Lumière
- Industry: Film and media
- Founded: 1989; 36 years ago
- Headquarters: Rio de Janeiro, Brazil

= Lumière (Brazilian film company) =

Brazilian film production and distribution company

Lumière is a Brazilian film production and distribution company that is based in Rio de Janeiro.

==Overview==
Lumière was founded in 1989 by Bruno Wainer, a Brazilian executive director, and Marc Beauchamps. The company began as a distributor of independent and international titles for theatrical, home video, and television rights. From 1996 to 2003, Lumière maintained an exclusive output deal with Miramax for the territory of Brazil. Titles released during this period include The English Patient, Chicago and the Scary Movie franchise. By 2002, Lumière was the market leading independent distributor in Brazil.

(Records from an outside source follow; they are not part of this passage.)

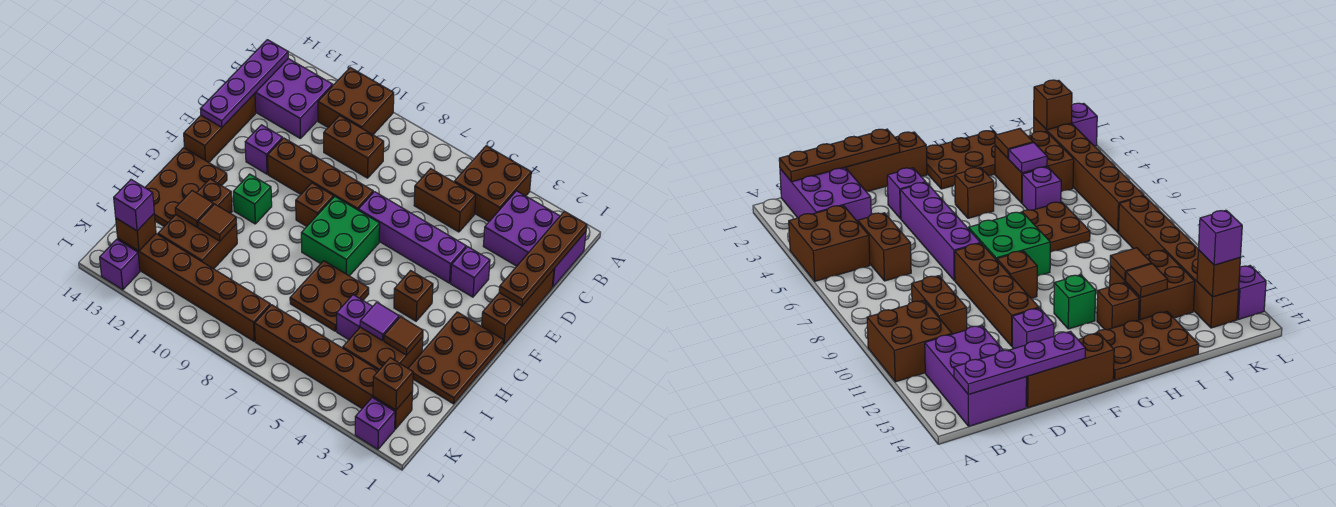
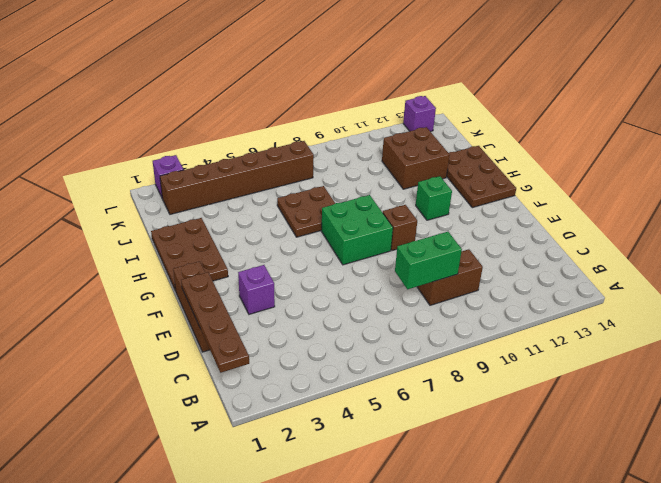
green brick C8:C9 level 2 -> none
none -> brown brick A4:B5 level 1
none -> brown brick A10:B11 level 1
none -> purple brick B1:C3 level 1
none -> purple brick B12:C14 level 1

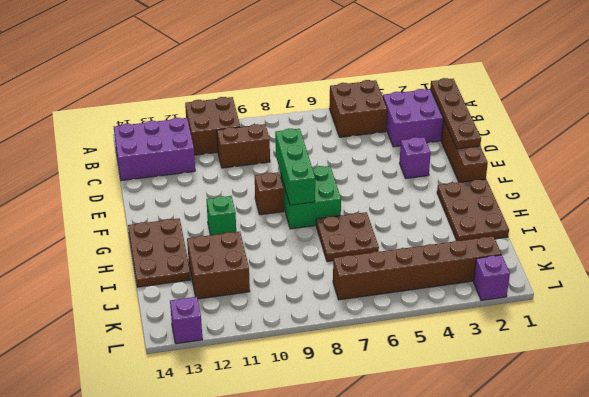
green brick E8:G8 level 2 -> none
none -> brown brick C5:C6 level 1
none -> brown brick D14:F14 level 1
none -> purple brick E4:E7 level 1
none -> brown brick E8:E11 level 1

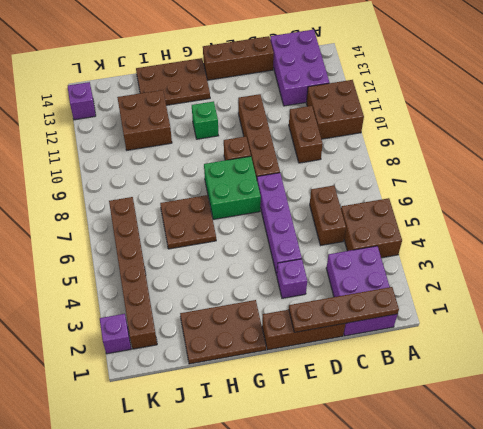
none -> purple brick E12 level 1
none -> brown brick G4 level 1
none -> brown brick H12 level 1
none -> brown brick I3:J4 level 1

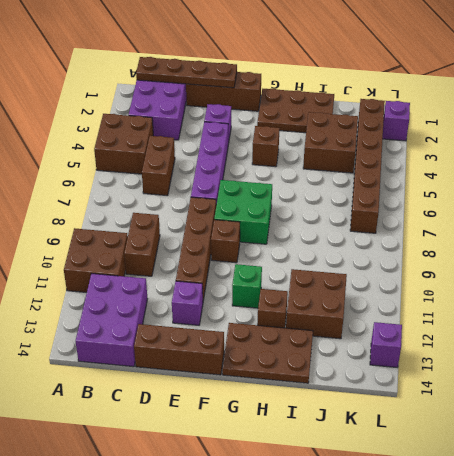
none -> brown plate H6:I7 level 1
none -> purple brick I5 level 1
none -> brown brick K8:K13 level 1
none -> purple plate B14:E14 level 2

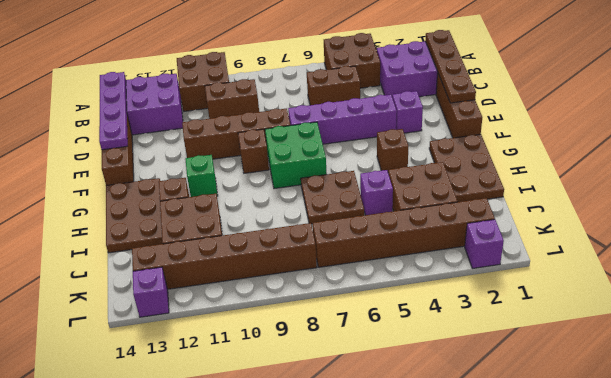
none -> purple brick E12 level 1
none -> brown tile I3 level 2
none -> purple tile I4 level 2
none -> brown tile I11 level 2

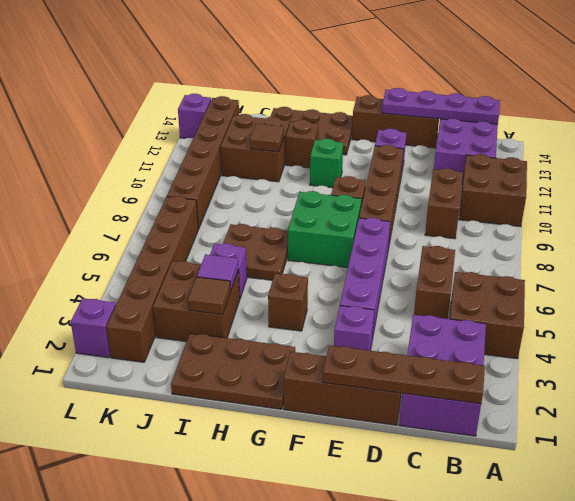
none -> brown tile I12 level 2
none -> brown brick K2 level 2
none -> brown brick K13 level 2
none -> purple brick K13 level 3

Lumière premiered its operations as a motion picture producer in 1996 with Little Book of Love. Since then, Lumière has also distributed films such as City of God, Madame Satã and Os Normais.

In mid-2000, Lumière participated in the production of City of God, directed by Fernando Meirelles, serving as both a co-producer and distributor. The company oversaw the film's distribution strategy and facilitated contractual agreements with international distributors Miramax and Wild Bunch.

At the end of 2005, Bruno Wainer departed from Lumière and established Downtown Filmes, an independent distribution company focused exclusively on Brazilian content. In July 2013, Marc Beauchamps, a French co-founder, was accused of international drug trafficking and subsequently resigned from the company's board. Although Lumière has not actively distributed films for an extended period, it remains officially registered with active status.